Fantaisie allemande
120 pages -
18 €
Infos & réservation
Thème
Un soldat seul et perdu cherche à se cacher, peut-être à disparaître dans la forêt, à la frontière de la France et de l'Allemagne. Il est affaibli, dérouté. Peu à peu, on découvre son passé sombre et les raisons probables de sa fugue… Un vieil homme de quatre-vingt-dix ans raconte des bribes de sa vie, ses souvenirs marqués par la guerre, son premier amour et sa capacité à retrouver sa jeunesse dans ses rêves... Une jeune femme indolente est engagée comme garde-malade dans une maison de retraite et y exerce son métier avec dégoût, lassitude, jusqu'à cesser de nourrir un vieil homme et à le martyriser... En tout, cinq chapitres qui ressemblent à des nouvelles au temps des deux guerres mondiales et de l'après-guerre nous révèlent probablement l'histoire d'une famille dont le personnage central, un gardien de camp de concentration, Viktor, semble être la figure centrale, à différents âges de sa vie.
Points forts
- Le premier point fort de ce roman paradoxal, structuré en nouvelles à la fois indépendantes et se faisant écho, est de troubler les sens du lecteur et ses capacités d'empathie. Par exemple, le roman s'ouvre sur la description de la souffrance d'un homme perdu, traqué, caché dans une forêt sombre et hostile. Nous sommes avec ce personnage, avec sa douleur, son inconfort, la pluie glacée qui ruisselle dans son cou. Puis il est fait mention du tatouage de son groupe sanguin sous son bras gauche, et nous comprenons qu'il s'agit d'un membre des SS. C'est le caractère humain d'un homme et sa capacité à inspirer de la compassion qui sont ici en question. De la même façon, le personnage de la jeune fille qui devient une tortionnaire est exploré avec une empathie très déroutante. Ce parti pris rend le livre saisissant.

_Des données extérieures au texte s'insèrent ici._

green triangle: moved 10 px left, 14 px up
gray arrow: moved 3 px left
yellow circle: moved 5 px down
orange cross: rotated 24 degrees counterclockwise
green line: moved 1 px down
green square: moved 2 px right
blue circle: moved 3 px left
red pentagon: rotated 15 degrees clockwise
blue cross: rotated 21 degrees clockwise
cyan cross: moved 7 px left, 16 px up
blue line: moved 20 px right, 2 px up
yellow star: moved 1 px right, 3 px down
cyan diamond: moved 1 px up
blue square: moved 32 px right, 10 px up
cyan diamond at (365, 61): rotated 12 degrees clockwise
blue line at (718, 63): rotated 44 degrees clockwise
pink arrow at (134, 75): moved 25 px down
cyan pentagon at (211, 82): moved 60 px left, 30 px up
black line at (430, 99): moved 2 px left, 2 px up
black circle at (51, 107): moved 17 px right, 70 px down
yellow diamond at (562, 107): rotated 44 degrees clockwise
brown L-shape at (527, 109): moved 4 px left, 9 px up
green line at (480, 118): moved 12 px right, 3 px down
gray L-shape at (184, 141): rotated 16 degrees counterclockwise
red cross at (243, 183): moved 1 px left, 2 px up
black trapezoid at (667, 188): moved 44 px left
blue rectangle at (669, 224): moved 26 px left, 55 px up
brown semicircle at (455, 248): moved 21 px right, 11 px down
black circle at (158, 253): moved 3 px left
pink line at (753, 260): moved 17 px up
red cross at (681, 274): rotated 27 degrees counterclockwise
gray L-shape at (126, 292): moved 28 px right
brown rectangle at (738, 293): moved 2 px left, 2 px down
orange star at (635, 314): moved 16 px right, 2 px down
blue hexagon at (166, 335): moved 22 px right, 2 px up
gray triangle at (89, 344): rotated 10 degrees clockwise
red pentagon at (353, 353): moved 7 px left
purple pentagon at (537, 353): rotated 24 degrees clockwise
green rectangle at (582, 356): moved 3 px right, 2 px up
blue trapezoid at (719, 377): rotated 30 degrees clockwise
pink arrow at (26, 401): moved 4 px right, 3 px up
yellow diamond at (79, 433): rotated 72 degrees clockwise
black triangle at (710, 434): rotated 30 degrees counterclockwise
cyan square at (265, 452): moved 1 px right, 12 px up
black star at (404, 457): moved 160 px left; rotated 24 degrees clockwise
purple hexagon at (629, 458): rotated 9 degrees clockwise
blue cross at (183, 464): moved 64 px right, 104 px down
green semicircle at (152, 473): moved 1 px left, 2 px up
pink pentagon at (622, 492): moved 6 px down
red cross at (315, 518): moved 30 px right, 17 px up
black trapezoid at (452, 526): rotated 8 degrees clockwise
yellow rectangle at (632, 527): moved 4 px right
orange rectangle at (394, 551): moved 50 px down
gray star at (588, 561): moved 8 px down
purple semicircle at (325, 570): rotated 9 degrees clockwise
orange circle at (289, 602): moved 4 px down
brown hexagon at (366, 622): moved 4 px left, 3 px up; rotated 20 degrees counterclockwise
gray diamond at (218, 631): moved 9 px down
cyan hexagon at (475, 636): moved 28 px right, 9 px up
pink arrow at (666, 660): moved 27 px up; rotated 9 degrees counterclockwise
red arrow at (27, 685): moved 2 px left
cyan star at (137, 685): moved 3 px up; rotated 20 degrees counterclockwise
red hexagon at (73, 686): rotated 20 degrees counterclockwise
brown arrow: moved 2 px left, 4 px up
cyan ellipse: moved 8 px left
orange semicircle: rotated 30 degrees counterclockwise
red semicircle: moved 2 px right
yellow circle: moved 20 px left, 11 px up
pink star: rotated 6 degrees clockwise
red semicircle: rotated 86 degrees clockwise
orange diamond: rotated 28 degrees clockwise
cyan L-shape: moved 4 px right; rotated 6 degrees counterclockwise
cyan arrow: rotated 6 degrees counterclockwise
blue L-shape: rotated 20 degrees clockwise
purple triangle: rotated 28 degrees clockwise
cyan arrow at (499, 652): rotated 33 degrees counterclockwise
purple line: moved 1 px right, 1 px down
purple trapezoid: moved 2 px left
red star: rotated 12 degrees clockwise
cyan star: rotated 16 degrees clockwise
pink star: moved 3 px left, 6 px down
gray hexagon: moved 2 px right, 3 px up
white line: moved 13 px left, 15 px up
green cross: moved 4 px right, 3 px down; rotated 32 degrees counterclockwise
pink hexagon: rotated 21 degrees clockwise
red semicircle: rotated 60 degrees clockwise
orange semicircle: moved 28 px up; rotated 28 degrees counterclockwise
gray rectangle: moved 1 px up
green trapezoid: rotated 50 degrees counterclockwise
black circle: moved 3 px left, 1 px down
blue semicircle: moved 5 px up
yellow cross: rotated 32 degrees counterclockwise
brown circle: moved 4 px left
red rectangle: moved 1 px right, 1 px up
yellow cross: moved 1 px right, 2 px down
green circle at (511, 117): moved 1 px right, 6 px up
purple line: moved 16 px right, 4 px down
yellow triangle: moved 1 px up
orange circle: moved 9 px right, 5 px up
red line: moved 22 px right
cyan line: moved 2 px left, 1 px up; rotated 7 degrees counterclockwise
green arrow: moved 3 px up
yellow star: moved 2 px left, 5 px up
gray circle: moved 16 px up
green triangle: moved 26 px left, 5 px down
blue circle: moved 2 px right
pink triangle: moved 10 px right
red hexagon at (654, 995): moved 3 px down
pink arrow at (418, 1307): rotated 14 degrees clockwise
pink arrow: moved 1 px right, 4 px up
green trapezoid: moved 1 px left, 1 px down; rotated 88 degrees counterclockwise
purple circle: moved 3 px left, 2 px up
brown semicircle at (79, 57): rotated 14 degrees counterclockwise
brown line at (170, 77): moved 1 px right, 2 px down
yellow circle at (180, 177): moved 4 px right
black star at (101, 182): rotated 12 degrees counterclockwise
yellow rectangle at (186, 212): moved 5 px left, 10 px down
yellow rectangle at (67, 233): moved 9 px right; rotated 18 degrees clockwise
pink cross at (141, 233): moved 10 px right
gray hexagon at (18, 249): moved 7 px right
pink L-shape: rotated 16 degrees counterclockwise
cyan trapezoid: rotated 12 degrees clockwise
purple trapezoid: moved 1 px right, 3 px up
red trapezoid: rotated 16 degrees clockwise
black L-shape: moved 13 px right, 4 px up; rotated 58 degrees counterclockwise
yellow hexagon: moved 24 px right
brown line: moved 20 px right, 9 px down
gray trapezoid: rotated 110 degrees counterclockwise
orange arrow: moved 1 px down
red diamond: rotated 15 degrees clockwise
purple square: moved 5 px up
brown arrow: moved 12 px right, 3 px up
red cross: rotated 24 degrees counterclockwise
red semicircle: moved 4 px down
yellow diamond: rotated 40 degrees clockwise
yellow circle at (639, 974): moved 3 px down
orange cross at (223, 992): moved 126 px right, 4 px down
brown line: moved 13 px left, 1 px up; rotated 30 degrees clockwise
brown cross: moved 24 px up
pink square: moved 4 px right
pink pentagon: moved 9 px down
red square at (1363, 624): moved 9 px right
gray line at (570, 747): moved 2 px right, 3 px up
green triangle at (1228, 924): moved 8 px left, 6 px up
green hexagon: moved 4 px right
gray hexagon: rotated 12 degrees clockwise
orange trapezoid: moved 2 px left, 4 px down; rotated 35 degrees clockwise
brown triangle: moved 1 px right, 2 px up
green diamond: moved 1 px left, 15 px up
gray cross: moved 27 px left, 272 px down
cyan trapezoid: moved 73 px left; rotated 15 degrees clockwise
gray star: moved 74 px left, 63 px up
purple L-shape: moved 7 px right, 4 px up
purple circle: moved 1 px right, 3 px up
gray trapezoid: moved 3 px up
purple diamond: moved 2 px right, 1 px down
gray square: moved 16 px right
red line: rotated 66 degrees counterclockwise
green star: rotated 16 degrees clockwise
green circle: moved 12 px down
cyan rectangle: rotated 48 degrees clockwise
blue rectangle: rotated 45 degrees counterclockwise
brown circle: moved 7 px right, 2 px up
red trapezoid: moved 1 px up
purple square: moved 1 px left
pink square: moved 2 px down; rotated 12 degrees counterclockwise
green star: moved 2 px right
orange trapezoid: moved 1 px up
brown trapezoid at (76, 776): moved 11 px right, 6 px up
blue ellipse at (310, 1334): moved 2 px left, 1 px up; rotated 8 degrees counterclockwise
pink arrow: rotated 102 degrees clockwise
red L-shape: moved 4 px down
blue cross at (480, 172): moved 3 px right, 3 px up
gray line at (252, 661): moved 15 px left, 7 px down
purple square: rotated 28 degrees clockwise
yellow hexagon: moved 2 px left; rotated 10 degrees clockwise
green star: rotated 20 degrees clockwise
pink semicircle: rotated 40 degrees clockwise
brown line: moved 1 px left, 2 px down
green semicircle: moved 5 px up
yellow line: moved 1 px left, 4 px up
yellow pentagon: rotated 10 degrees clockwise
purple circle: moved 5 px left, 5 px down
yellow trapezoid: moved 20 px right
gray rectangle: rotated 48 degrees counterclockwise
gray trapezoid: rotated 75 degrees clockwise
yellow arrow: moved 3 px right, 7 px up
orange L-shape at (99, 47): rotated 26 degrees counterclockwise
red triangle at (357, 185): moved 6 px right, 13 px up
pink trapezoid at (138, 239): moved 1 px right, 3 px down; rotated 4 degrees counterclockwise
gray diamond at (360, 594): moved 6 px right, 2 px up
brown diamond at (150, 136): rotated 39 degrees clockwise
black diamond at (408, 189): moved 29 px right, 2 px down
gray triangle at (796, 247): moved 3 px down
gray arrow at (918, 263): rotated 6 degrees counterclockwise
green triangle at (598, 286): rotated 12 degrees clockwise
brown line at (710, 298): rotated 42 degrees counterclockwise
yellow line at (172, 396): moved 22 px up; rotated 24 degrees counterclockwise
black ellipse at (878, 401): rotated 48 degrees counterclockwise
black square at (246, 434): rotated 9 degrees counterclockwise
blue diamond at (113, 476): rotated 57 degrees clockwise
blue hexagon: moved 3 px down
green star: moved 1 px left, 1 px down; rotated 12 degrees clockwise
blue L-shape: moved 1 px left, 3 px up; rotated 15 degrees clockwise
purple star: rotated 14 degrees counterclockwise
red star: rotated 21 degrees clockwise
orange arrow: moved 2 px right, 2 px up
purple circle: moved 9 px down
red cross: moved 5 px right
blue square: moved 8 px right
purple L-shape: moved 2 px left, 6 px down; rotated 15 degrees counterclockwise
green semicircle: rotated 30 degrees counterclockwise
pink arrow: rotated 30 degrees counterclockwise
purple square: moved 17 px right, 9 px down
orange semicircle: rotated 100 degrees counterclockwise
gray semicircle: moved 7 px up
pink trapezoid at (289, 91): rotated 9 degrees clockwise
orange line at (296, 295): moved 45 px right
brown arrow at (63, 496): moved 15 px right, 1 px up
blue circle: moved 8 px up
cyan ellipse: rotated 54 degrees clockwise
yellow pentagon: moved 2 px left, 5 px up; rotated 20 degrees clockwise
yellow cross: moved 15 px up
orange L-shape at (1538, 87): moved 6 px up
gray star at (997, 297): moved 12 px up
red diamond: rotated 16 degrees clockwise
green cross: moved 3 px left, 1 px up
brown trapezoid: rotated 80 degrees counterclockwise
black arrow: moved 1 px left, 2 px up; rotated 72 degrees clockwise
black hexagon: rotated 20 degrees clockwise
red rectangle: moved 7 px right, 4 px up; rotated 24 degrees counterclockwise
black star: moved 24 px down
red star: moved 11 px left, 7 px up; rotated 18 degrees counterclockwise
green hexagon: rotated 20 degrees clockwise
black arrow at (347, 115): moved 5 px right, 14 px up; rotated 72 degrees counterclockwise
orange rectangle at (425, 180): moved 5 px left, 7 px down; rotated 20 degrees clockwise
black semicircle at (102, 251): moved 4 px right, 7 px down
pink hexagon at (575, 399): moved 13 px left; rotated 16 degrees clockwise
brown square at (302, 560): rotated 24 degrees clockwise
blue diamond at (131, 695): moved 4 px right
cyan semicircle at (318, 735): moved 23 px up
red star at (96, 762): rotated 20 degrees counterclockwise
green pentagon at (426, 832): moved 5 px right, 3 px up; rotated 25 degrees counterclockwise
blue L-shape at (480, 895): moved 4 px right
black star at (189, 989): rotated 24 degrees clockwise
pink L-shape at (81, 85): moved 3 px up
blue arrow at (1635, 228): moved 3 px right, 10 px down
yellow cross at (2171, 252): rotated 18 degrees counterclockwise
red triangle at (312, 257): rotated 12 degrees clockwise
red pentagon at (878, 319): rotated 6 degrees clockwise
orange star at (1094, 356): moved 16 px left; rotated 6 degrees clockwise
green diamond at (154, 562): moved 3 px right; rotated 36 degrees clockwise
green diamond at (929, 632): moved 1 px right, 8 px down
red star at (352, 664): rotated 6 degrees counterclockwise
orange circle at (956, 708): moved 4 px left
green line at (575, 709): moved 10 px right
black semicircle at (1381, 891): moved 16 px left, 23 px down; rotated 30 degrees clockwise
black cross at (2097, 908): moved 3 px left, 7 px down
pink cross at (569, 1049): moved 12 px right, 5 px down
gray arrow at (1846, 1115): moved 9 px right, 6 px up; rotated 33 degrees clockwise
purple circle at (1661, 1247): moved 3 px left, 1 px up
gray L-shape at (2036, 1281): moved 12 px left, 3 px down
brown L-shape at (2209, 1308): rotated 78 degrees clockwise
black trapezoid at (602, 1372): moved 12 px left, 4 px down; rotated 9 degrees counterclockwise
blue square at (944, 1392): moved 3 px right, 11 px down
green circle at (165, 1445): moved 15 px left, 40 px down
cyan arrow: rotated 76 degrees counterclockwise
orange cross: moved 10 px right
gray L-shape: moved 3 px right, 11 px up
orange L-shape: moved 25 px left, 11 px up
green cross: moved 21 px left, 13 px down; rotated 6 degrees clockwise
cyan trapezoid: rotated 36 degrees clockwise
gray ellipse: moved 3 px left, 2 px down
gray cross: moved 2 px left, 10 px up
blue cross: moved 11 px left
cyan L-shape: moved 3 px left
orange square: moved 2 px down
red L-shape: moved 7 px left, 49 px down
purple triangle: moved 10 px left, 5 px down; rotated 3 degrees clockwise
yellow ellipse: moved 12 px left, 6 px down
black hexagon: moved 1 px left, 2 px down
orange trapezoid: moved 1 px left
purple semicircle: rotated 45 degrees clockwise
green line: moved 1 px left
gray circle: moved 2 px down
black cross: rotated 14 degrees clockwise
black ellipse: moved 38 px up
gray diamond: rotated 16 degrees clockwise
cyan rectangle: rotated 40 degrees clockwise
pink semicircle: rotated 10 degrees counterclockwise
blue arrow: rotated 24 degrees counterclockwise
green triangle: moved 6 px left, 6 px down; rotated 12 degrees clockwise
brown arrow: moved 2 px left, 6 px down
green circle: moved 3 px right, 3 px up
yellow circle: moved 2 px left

- La langue ici employée est à la fois littéraire sans être chargée. On pourrait simplement qualifier l'écriture de ce roman de poétique, tant les images y sont justes et gracieuses. Le récit de jeunesse du vieil homme, dans la deuxième nouvelle, de ses sensations physiques, amoureuses, est particulièrement réussi. L'auteur parvient à instiller de la douceur au cœur même des souffrances et des drames qu'il décrit.
Quelques réserves
Le lecteur s'attendant à une trame classique, avec une suite logique d'événements relatés restera peut-être sur sa faim. Mais ce voyage qui ne mène nulle part vaut le détour.
Encore un mot...
Un roman sombre, poétique et dérangeant.
Une phrase
“J’essaie par la suite de retrouver la femme brune. Je viens bien des soirs dans le parc, en toute saison. J’assiste à quantité de concerts, ne ratant aucun de ceux qui inscrivent Haydn à leur programme. Les années passent sans que jamais je la revoie. Je ne sais pas si sa folie a fini par l’emporter très loin du monde des hommes. Si elle est morte d’un trop grand manque d’amour. Si elle a fini par se jeter du haut d’un pont ou dans une rivière, rongée par la douleur d’avoir à jamais perdu Viktor. Le temps ne parvient pas à altérer, ne serait-ce que très légèrement, le souvenir que je garde d’elle, et si je lui suis redevable de mon premier vertige sexuel, je lui dois surtout l’amour des femmes.”
L'auteur
Philippe Claudel, né en 1962, est écrivain et cinéaste. Il est l’auteur d’une vingtaine de romans, nouvelles et essais, parmi lesquels Meuse l’oubli (Balland, 1999), J’abandonne (Balland, 2000, Prix France Télévision), Les Âmes grises (Stock, 2003, Prix Renaudot), Le Rapport de Brodeck (Stock, 2007, Prix Goncourt des Lycéens), ou encore Compromis (Stock, 2019). Il a été le scénariste et le réalisateur de plusieurs films, dont Il y a longtemps que je t’aime (2008), qui a obtenu le César du meilleur film, Tous les Soleils (2011), ou encore Une enfance (2015).